I never thought I would go and watch another Harry Potter sequel in a movie theater, thinking that I might as well throw the money from my balcony and be a happier Lars than I would have been after watching The Prisoner Of Azkaban. Then I heard that the director of this movie is the director of the fabulous Y Tu Mama Tambien and suddenly became interested. I liked this movie a lot more than the other two; it was magical and the setting both gloomier and more fairy-tale-like. Nonetheless, I wouldn’t recommend this movie to people who don’t like fantasy settings or the Harry Potter series. For such an audience, the movie is not good enough. I was very relieved that it wasn’t as bland and superficially funny as the first two movies. Do I have to mention that I would have totally adored Emma Watson (a.k.a. Hermione) in my teens?
IMDb entry | Trailer

Ignoring that the private is political.

Sunday, June 6th, 2004

Without following this motto watching The Day After Tomorrow is barely bearable.

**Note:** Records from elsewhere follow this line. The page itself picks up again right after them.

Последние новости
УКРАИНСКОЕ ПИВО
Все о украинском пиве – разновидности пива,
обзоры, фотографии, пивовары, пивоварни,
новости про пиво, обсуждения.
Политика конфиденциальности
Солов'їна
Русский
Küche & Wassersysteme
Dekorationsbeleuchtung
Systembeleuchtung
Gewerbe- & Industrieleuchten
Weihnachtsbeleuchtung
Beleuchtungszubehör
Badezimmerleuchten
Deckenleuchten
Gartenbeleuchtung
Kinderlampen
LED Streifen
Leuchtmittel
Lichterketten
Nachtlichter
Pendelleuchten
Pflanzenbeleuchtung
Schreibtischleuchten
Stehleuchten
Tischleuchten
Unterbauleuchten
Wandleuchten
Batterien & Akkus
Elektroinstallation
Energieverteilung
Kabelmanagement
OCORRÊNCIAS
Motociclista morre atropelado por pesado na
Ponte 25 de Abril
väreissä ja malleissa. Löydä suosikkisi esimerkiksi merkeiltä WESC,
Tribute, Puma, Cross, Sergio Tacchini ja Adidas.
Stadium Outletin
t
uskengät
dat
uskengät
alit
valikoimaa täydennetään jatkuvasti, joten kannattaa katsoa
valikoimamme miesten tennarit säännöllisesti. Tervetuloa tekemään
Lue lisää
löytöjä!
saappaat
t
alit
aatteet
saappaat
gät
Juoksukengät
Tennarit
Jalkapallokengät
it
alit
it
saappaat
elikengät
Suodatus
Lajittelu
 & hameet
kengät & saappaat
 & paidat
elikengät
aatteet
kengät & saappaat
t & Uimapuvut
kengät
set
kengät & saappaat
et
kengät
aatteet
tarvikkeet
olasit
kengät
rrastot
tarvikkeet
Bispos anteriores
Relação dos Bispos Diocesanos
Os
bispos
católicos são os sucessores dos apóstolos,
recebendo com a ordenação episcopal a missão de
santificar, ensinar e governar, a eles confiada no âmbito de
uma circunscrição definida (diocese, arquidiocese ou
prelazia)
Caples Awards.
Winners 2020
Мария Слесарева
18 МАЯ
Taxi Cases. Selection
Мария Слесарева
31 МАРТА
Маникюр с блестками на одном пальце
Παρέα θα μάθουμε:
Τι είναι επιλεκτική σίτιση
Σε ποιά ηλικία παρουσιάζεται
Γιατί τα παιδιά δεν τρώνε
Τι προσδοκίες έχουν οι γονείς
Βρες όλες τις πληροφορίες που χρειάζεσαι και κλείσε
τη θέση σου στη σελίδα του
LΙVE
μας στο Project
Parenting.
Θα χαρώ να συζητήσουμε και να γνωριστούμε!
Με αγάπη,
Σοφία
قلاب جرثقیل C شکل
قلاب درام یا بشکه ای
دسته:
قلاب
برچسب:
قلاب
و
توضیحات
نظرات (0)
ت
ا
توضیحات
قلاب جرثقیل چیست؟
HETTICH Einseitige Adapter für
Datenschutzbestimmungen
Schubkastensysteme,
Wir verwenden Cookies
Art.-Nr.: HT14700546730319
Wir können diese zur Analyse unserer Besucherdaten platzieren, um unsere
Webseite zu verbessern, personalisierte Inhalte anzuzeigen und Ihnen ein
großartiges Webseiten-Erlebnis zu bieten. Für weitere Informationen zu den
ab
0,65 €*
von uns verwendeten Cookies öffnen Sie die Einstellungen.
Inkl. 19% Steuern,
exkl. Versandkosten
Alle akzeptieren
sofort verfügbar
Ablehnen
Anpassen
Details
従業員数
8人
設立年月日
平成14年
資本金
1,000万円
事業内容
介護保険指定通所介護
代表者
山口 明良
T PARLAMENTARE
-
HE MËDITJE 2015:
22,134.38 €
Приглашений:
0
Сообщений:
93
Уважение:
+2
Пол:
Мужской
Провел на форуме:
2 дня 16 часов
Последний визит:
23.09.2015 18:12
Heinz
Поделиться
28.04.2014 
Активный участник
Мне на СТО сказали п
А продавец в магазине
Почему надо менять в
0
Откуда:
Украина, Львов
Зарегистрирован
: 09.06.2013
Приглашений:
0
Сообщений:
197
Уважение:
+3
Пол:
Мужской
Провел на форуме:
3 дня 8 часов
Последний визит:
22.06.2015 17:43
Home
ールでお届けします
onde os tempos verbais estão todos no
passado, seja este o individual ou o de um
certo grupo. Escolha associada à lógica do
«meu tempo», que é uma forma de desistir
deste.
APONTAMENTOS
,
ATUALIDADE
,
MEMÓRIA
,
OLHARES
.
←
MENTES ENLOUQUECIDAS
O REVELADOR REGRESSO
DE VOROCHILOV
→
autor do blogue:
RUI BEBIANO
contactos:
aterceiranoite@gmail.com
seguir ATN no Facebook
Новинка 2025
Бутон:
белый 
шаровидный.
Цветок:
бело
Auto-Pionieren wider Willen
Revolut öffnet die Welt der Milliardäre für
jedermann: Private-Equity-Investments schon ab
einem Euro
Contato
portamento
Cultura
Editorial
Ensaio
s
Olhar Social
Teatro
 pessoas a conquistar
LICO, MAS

Too many clichées and stereotypes, bland dialogue, and unconvincing storylining. However, not only are the special effects adequately large scaled, but there are also some pretty funny stabs at US politics and the north-south divide – I for my part wouldn’t have expected so much (albeit implicit) criticism of US politics. Which doesn’t say that much because I expected almost nothing…
IMDb entry | Trailer

Pink Panther at Tiffany’s.

Tuesday, June 1st, 2004

Yesterday we saw Breakfast at Tiffany’s on TV – it is not only a romantic but also a seriously funny movie. Somehow I haven’t noticed this before knowing who the director is: Blake Edwards, who won this year’s Honorary Award Oscar. He is the director of many notoriously funny movies, including The Party and the Pink Panther series starring Peter Sellers. With that information in mind I paid more attention to detail while viewing this movie, making it an even better experience. Olli and I were planning to eventually host a Blake Edwards movie night party, which most certainly will be a big success.